Pedro no entendía nada, mejor dicho, no podía creer lo que le decía su víctima. Nadie había encontrado nunca ninguna prueba contra él. Ese maldito desconocido parecía seguro de sus palabras. Le miró serio y algo aturdido.

—Eva Matís —dijo mostrando una sonrisa entre rastros de sangre. Todo el esfuerzo daba sus frutos.

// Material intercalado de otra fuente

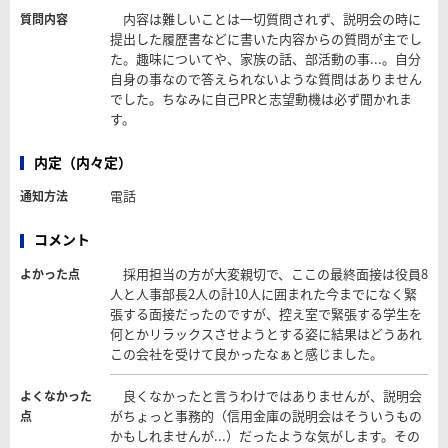
内容は難しいことは一切質問されず、説明会の時に
質問内容
提出した履歴書などに書いた内容からの質問が主でし
た。趣味についてや、家族の話、部活動の事...。自分
自身の事なので答えられないような質問はありません
でした。ちなみに自己PRと志望動機は必ず聞かれま
す。
内定（内々定）
電話
通知方法
コメント
採用担当の方が大変親切で、ここの最終面接は役員8
よかった点
人と人事部長2人の計10人に囲まれた今までになく緊
張する面接だったのですが、控え室で緊張する学生を
何とかリラックスさせようとする姿に結果はどうあれ
この会社を受けて良かったなぁと感じました。
良くなかったと言うわけではありませんが、説明会
よくなかった
がちょっと事務的（信用金庫の説明会はそういうもの
点
かもしれませんが...）だったような気がします。その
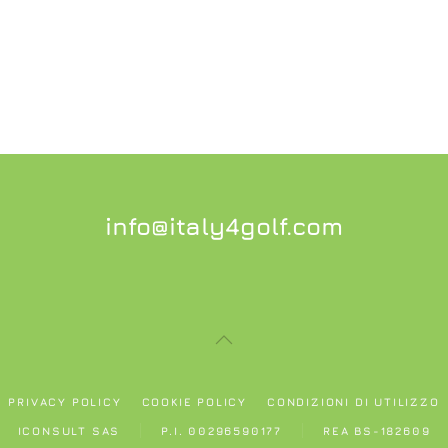
info@italy4golf.com
PRIVACY POLICY
COOKIE POLICY
CONDIZIONI DI UTILIZZO
ICONSULT SAS
P.I. 00296590177
REA BS-182609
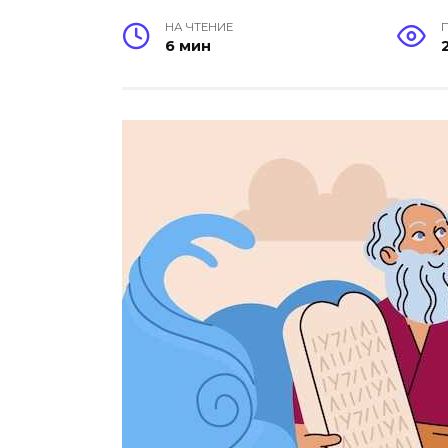
НА ЧТЕНИЕ
6 мин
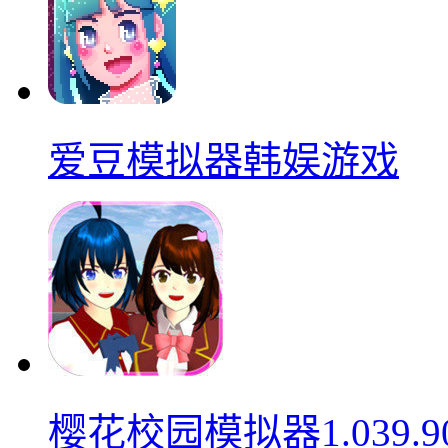
爱豆模拟器韩娱游戏
樱花校园模拟器1.039.9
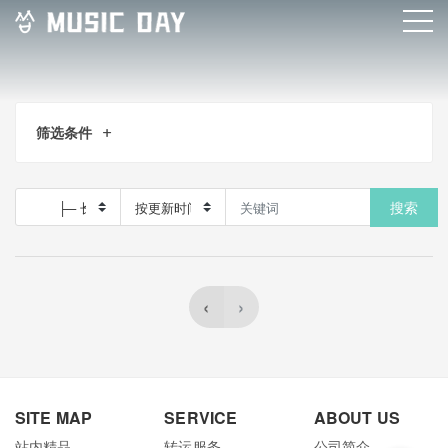
筛选条件
搜索
‹
›
SITE MAP
SERVICE
ABOUT US
站内精品
转运服务
公司简介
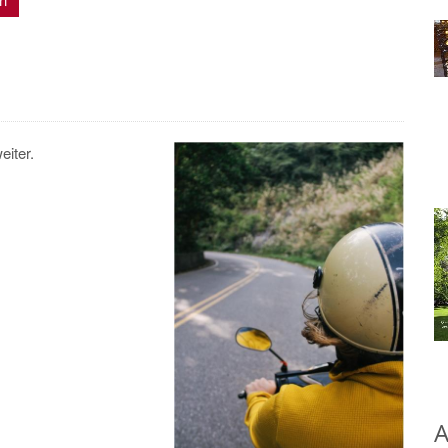
eiter.
A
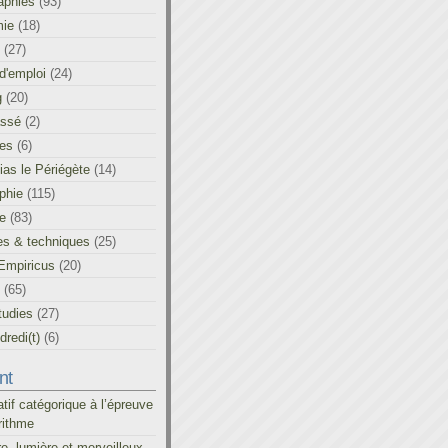
aphies
(93)
ie
(18)
(27)
d'emploi
(24)
g
(20)
assé
(2)
les
(6)
as le Périégète
(14)
phie
(115)
ue
(83)
es & techniques
(25)
Empiricus
(20)
(65)
tudies
(27)
redi(t)
(6)
nt
atif catégorique à l’épreuve
rithme
re, lumière et merveilleux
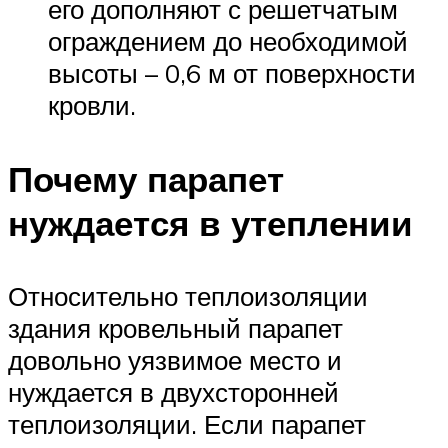
его дополняют с решетчатым
ограждением до необходимой
высоты – 0,6 м от поверхности
кровли.
Почему парапет
нуждается в утеплении
Относительно теплоизоляции
здания кровельный парапет
довольно уязвимое место и
нуждается в двухсторонней
теплоизоляции. Если парапет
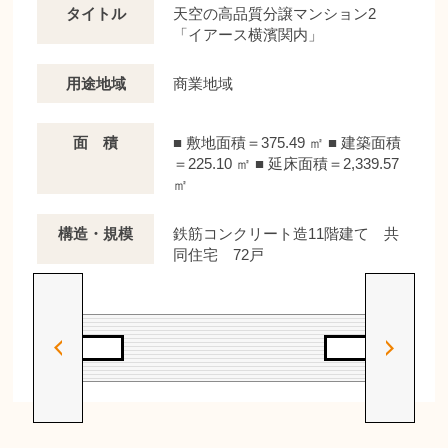
タイトル
天空の高品質分譲マンション2
「イアース横濱関内」
用途地域
商業地域
面 積
■ 敷地面積＝375.49 ㎡ ■ 建築面積
＝225.10 ㎡ ■ 延床面積＝2,339.57
㎡
構造・規模
鉄筋コンクリート造11階建て 共
同住宅 72戸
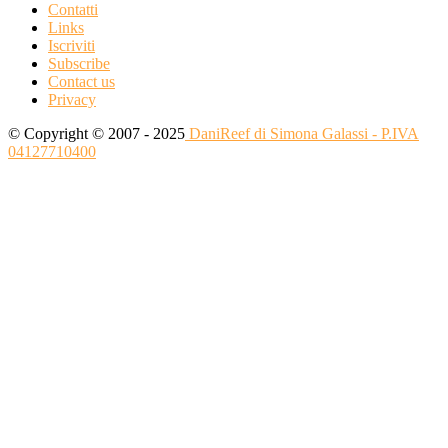
Contatti
Links
Iscriviti
Subscribe
Contact us
Privacy
© Copyright © 2007 - 2025
DaniReef di Simona Galassi - P.IVA
04127710400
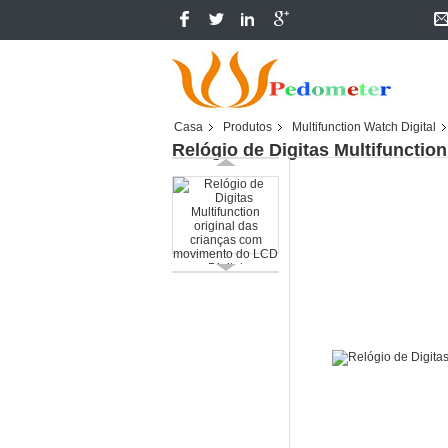
Casa
Produtos
Multifunction Watch Digital
Relógio de Digitas Multifunctio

El nombre de la preciosa niña retumbó en la cabeza del asesino. Cuánto había disfrutado con ella. Ya hacía más de diez años de aquello. La pequeña no tenía padres, vivía con su hermano mayor. De repente, la revelación invadió todo su cuerpo: estaba delante del hermano de Eva, pero en aquella época llevaba barba, rizos y gafas. «Puto hipster». No era común esa tendencia en aquella época. José debió ser un pionero. Ahí estaba delante de él, sufriendo como un cerdo en San Martín. Tenía sus huellas y las de sus herramientas por todo el cuerpo. Parecía una encerrona.

—Soy la prueba de quién eres y esta vez no te vas a librar —decía José mientras reía de puro subidón de adrenalina—. No puedes hacer nada. Esta vez te he pillado con las manos en la masa.

Pedro se agarraba la cabeza nervioso. Tenía que pensar algo rápido. Quizás si cambiaba el método despistaría a esos malditos perros de caza. En realidad, estaba jugando con un hombre, eso ya era un gran cambio, pero tenía las mismas marcas que sus niñas. Lo relacionarían enseguida. Aunque, si muriera de otra manera a lo mejor… Pedro cogió la pistola y disparó dos veces contra José. Este no dejaba de reír. Por donde debería brotar la sangre a borbotones no había nada, ni siquiera los agujeros de las balas.

—Esa es la señal —decía mientras reía y caía al suelo. El plan estaba saliendo perfectamente. Las balas de fogueo eran el truco final. Se merecía un descanso, doblegarse al cansancio de sus heridas. Quedó inconsciente.

Unos fuertes golpes sonaban en la puerta.

—¡Abra! ¡Policía! ¡Abra! —gritaban desde el exterior.

Ajeno al ruido de la puerta cuando era derribada, el gran depredador observaba la chapuza en la que se había envuelto y el fin de su reinado. Jamás olvidaría el rostro de satisfacción del hombre que le llevó a la ruina.

Una copa vacía lo acompañaba mientras llegaban sus captores.